Code change snippets
>>>

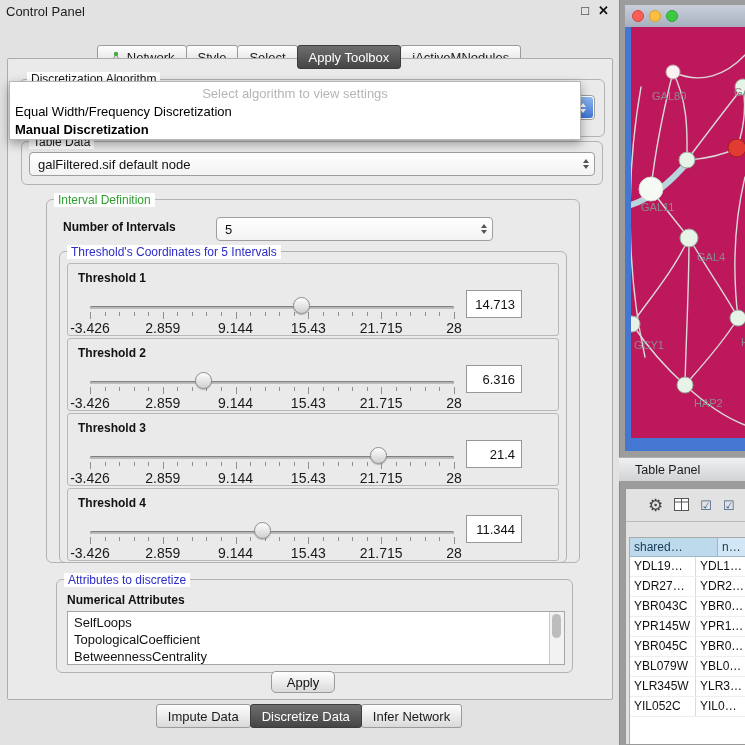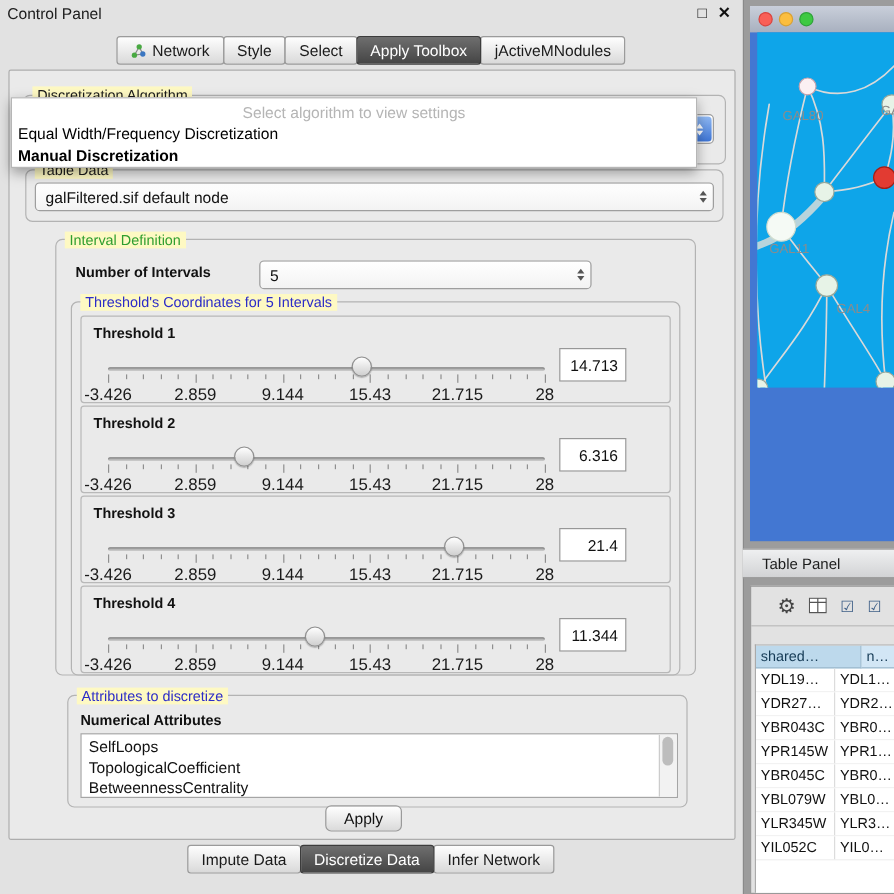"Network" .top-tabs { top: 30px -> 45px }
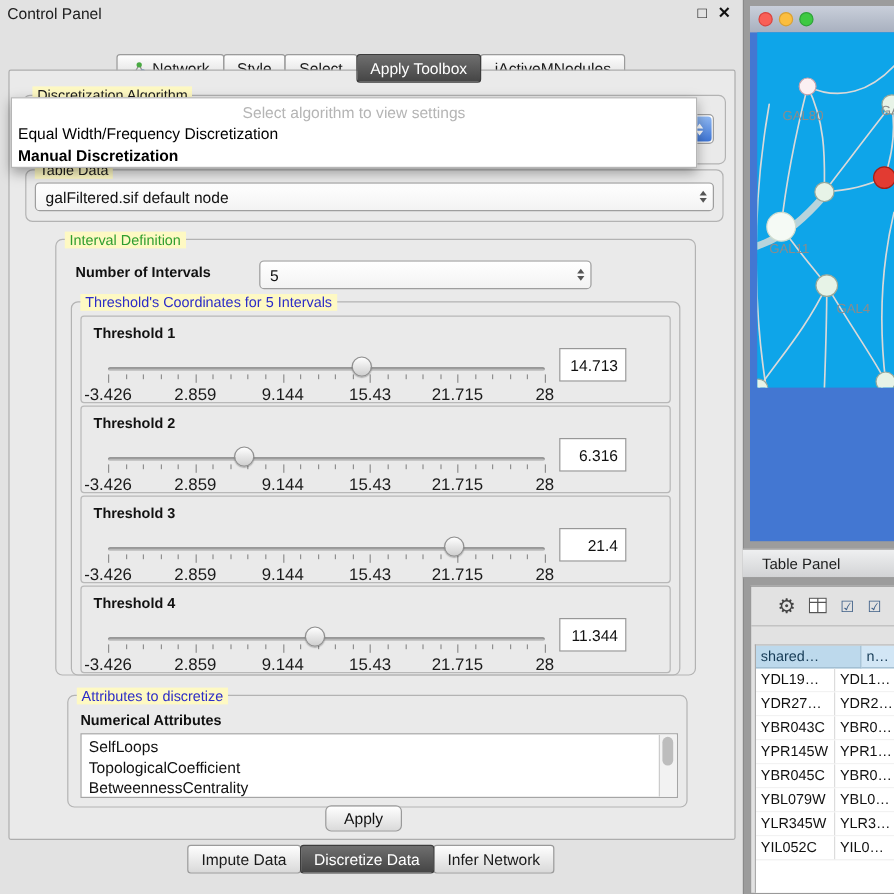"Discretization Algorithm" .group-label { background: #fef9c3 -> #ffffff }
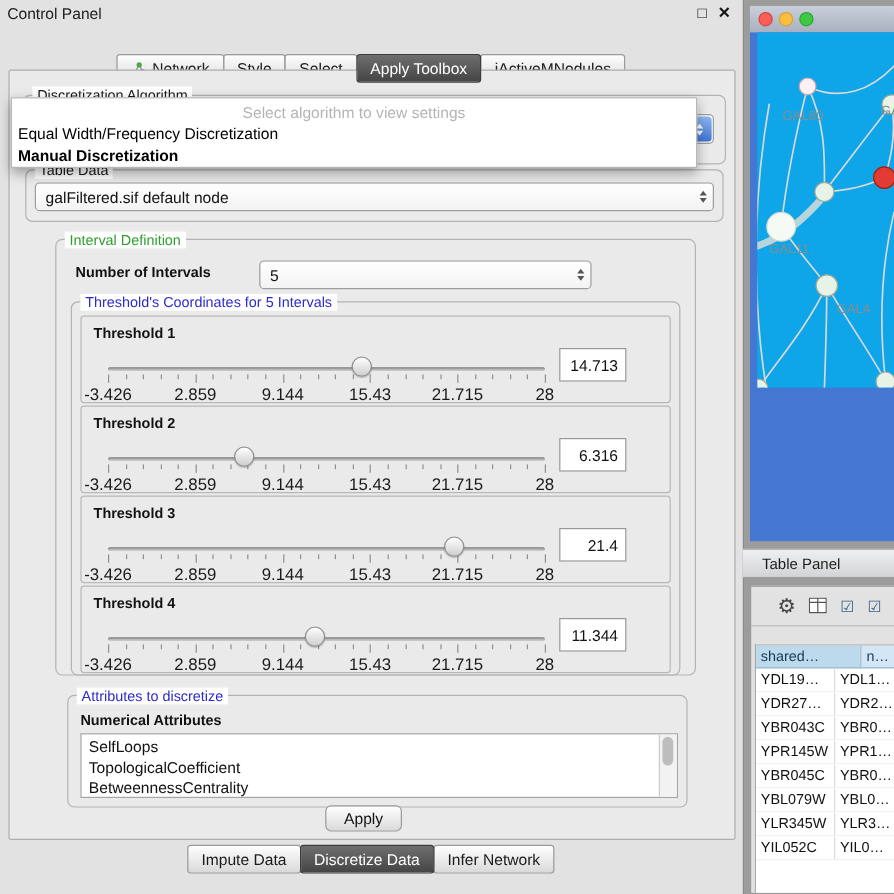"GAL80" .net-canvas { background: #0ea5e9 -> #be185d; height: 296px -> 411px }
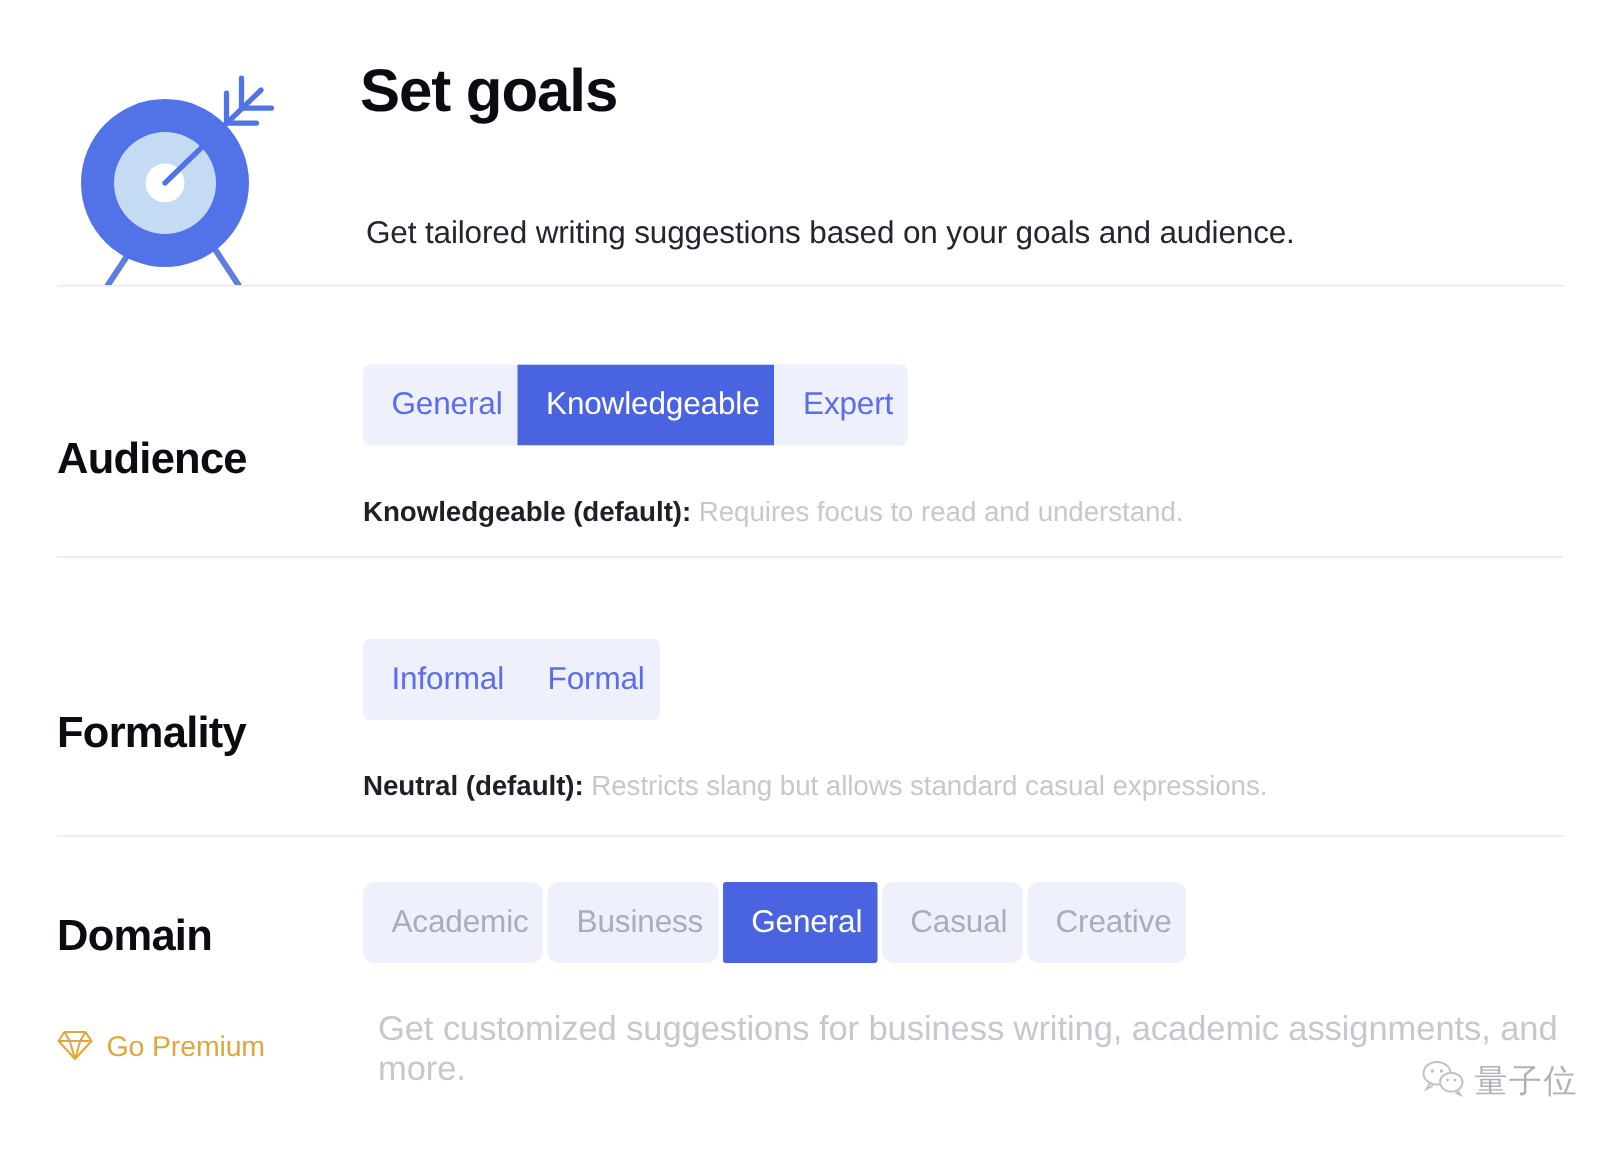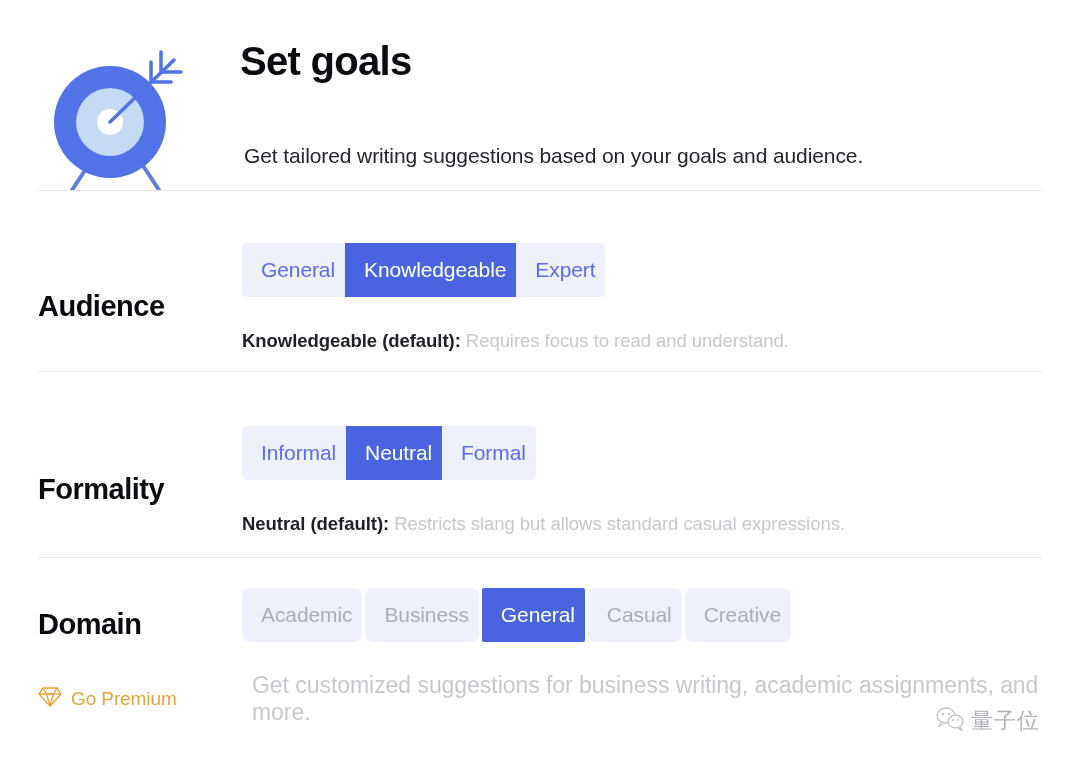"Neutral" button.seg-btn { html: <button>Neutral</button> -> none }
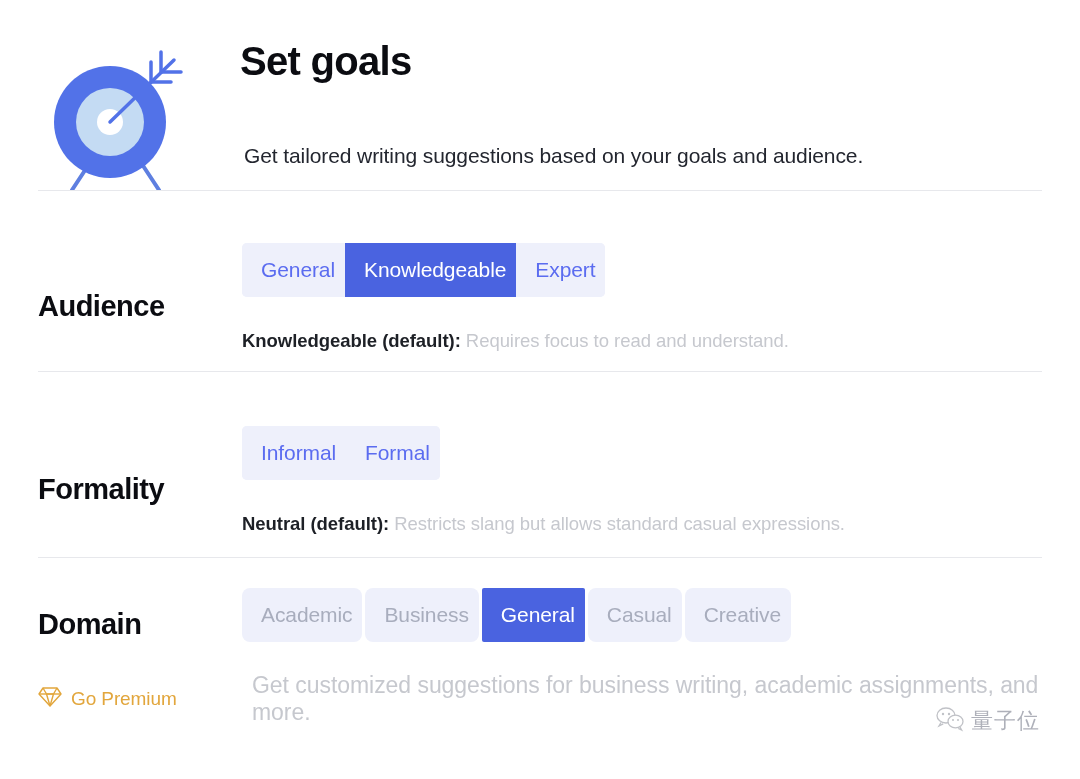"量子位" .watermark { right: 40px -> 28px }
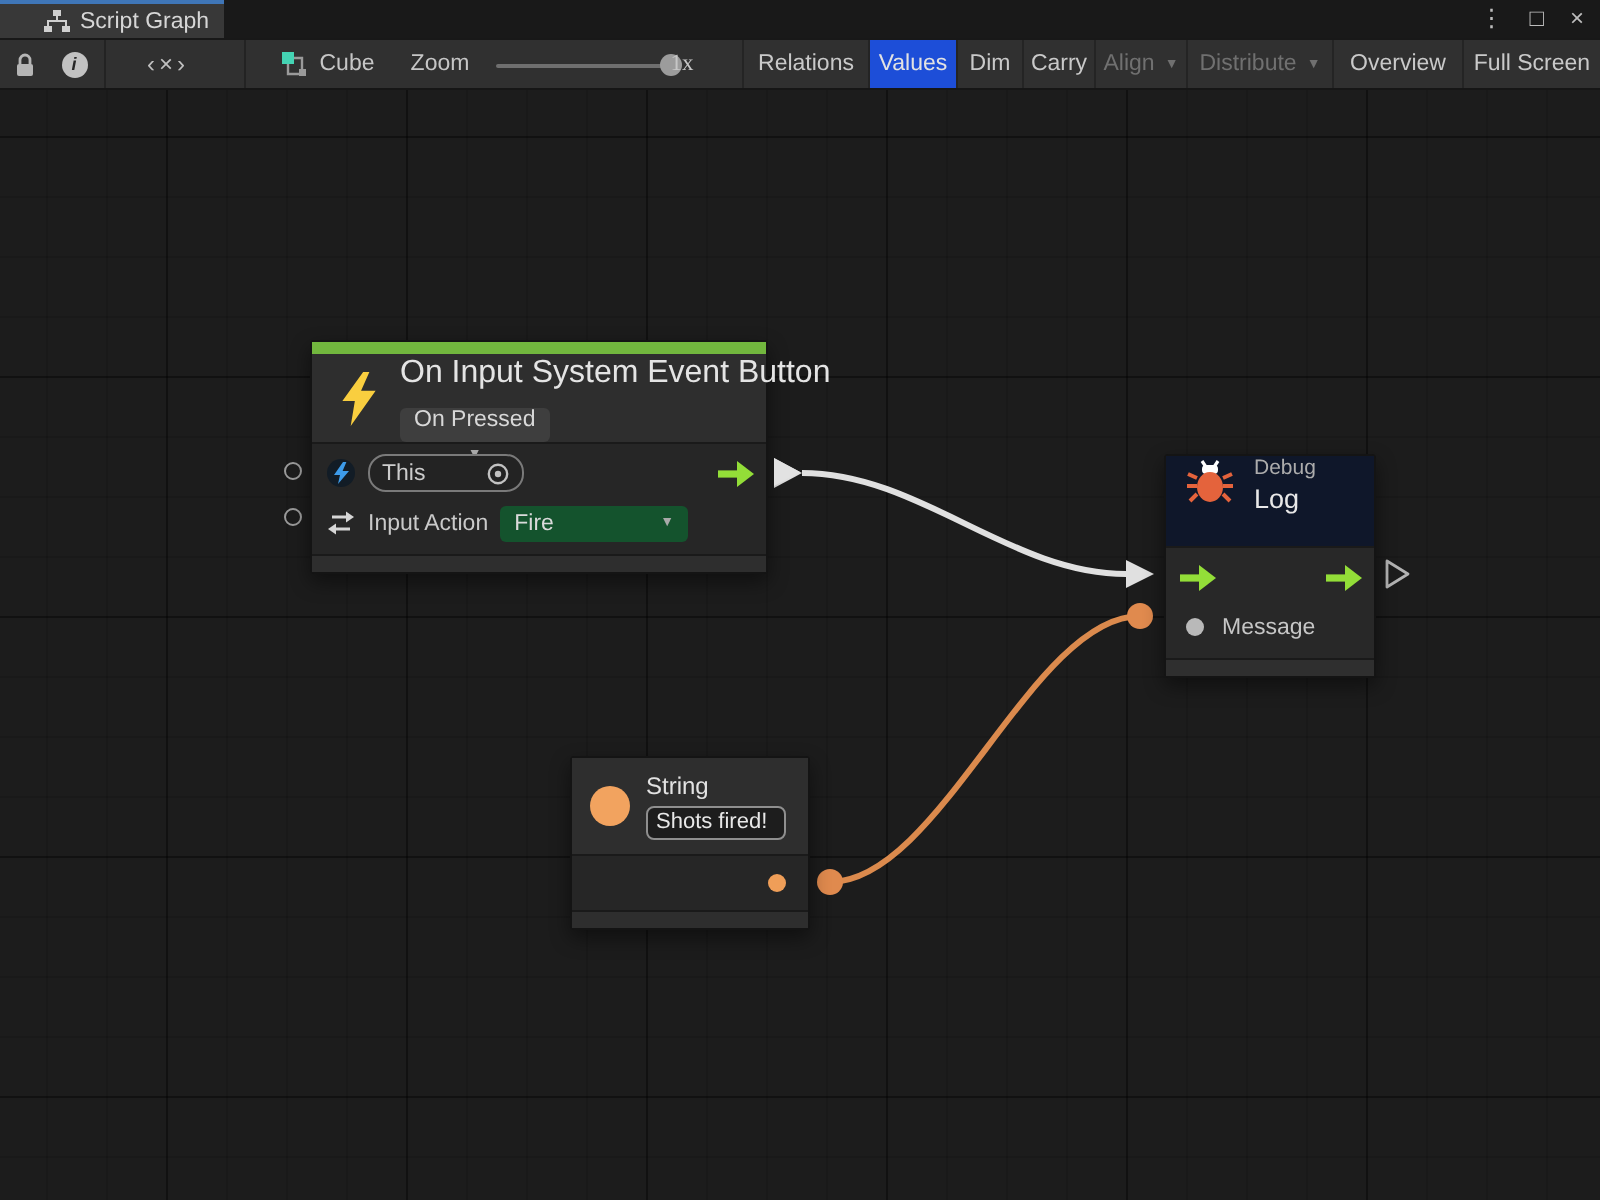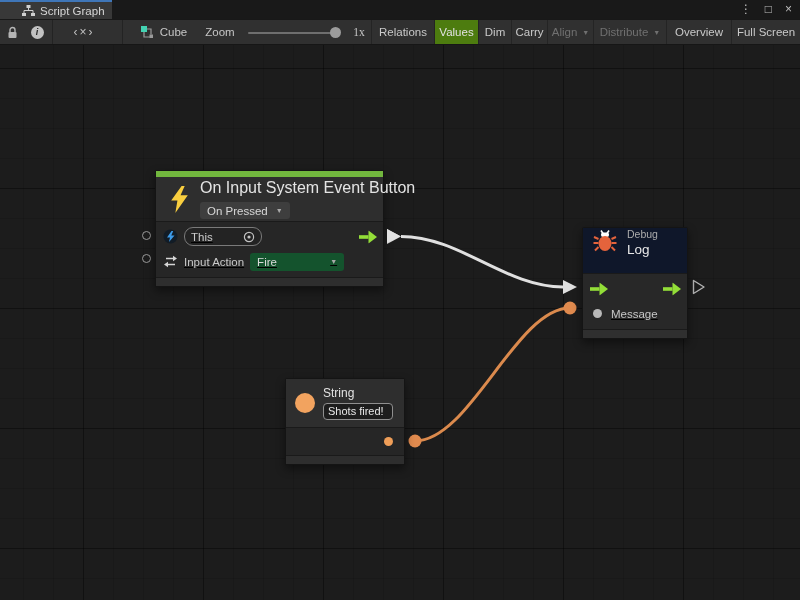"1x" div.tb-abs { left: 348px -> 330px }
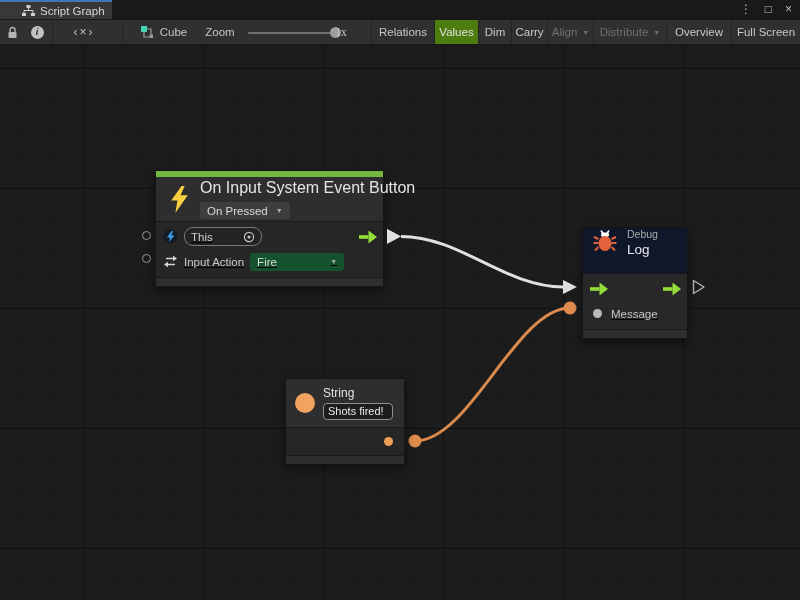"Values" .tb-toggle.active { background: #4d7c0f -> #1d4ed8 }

<<<

Exercise details - The answer must be an exact copy of the records, with no pictures in it.

Problem solution -
"Network" .top-tabs { top: 30px -> 45px }
"Discretization Algorithm" .group-label { background: #fef9c3 -> #ffffff }
"GAL80" .net-canvas { background: #0ea5e9 -> #be185d; height: 296px -> 411px }
"Neutral" button.seg-btn { html: <button>Neutral</button> -> none }
"量子位" .watermark { right: 40px -> 28px }
"1x" div.tb-abs { left: 348px -> 330px }
"Values" .tb-toggle.active { background: #4d7c0f -> #1d4ed8 }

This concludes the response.